In [None]:
# Training v1 SPY Prediction Model on Google Colab (Free)

This notebook trains your v1 SPY prediction model by securely exposing your local PostgreSQL (TimescaleDB) database to Colab using ngrok (free tier). Follow these steps carefully.

**Key Details from Your Setup:**
- **Database Port**: 5433 (confirmed by Docker container `tsdb` running `timescale/timescaledb-ha`).
- **Database Name**: `trading_data` (as shown in pgAdmin).
- **Tables**: Located in the `backtest` schema (e.g., `backtest.spy_1m`, `backtest.spy_5m`, etc.).
- **TimescaleDB**: Your database uses the `timescaledb` extension, optimized for time-series data.
- **Connection Method**: ngrok tunnel (free tier - no payment required).


In [None]:
## Step 1: Prerequisites (Local Machine)
- **Install ngrok**: 
  - Go to [ngrok.com](https://ngrok.com) and create a free account
  - Download ngrok for your operating system
  - Extract and place in your PATH, or note the location
- **Get ngrok authtoken**: 
  - Login to your ngrok dashboard
  - Copy your authtoken from the "Your Authtoken" section
- **Configure ngrok**: Run `ngrok config add-authtoken <your_token>` on your local machine
- **Docker Confirmation**: Your TimescaleDB container (`tsdb`) is running on port 5433, as seen in Docker Desktop.

Stored data =
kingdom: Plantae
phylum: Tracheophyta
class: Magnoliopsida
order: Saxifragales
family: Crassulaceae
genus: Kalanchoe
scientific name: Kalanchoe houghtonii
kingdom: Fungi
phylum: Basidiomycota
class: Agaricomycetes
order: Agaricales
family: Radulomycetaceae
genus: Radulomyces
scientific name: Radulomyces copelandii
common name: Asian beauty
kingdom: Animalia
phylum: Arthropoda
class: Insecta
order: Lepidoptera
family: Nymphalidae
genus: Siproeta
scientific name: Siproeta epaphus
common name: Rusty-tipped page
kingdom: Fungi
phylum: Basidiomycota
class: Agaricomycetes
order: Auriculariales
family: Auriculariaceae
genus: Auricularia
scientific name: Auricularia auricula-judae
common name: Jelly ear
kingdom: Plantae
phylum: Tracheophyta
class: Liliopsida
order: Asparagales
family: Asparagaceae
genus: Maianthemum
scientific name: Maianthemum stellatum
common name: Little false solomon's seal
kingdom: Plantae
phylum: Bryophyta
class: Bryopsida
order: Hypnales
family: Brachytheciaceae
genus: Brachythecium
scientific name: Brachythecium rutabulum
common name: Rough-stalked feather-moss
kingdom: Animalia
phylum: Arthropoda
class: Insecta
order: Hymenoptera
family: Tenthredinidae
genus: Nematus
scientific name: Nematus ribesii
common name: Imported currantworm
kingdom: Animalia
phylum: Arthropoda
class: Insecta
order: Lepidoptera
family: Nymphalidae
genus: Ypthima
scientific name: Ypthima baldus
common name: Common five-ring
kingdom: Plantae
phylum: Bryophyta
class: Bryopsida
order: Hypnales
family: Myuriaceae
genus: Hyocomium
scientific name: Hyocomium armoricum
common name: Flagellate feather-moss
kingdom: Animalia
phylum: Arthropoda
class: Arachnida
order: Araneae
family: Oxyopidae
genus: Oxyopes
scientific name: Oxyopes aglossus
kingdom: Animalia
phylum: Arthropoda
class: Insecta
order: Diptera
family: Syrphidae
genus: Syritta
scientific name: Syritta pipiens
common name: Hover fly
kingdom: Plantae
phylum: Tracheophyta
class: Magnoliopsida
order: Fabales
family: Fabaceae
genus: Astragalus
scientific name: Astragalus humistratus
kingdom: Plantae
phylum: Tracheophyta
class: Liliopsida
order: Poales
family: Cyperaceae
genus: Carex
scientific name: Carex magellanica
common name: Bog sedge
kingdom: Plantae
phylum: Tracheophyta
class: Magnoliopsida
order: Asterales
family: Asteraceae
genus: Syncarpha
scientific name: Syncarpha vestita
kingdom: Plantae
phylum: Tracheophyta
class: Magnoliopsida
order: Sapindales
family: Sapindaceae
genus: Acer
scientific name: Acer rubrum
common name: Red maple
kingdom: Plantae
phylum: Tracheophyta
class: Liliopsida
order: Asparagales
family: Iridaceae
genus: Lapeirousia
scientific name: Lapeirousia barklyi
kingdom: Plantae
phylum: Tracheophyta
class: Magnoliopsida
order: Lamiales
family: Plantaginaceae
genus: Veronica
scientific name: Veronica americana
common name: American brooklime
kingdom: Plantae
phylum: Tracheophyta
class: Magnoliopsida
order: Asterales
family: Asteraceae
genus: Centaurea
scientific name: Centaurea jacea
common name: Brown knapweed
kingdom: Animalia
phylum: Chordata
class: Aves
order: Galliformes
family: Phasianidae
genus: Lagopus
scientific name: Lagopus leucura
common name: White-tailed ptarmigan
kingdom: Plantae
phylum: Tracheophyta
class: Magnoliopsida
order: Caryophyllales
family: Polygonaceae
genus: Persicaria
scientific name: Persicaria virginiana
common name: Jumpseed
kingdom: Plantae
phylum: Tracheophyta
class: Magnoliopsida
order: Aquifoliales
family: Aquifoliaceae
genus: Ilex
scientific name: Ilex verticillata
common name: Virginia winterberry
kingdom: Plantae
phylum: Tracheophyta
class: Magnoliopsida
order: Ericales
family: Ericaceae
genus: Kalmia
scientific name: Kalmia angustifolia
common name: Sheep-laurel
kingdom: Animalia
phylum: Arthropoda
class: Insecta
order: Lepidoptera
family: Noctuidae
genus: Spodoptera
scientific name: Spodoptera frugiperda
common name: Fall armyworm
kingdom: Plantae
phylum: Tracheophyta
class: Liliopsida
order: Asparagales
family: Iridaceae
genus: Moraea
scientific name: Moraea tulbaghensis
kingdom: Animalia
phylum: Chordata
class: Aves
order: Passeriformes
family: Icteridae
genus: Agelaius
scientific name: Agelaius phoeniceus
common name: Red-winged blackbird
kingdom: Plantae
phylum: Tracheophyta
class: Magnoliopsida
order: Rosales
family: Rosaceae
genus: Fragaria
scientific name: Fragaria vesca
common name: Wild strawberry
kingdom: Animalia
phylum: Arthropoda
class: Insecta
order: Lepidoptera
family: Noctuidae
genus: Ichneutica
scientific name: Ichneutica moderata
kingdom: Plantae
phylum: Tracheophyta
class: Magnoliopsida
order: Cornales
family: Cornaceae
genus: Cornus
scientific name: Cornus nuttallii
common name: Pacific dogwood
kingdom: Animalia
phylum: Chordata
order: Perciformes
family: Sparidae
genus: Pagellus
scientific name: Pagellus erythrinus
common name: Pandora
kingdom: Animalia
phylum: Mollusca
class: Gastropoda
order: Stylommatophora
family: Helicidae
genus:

Problem requirements = Do these statements agree with the notebook text? Answer yes or no for each and quote the words that decide it: 1. The database runs on port 5432. 2. The ngrok tunnel needs a paid plan. 3. The ngrok authtoken is copied from the "Your Authtoken" section. The data is separate from the notebook text.

Correct response =
1. No: "running on port 5433"
2. No: "free tier - no payment required"
3. Yes: "Copy your authtoken from the "Your Authtoken" section"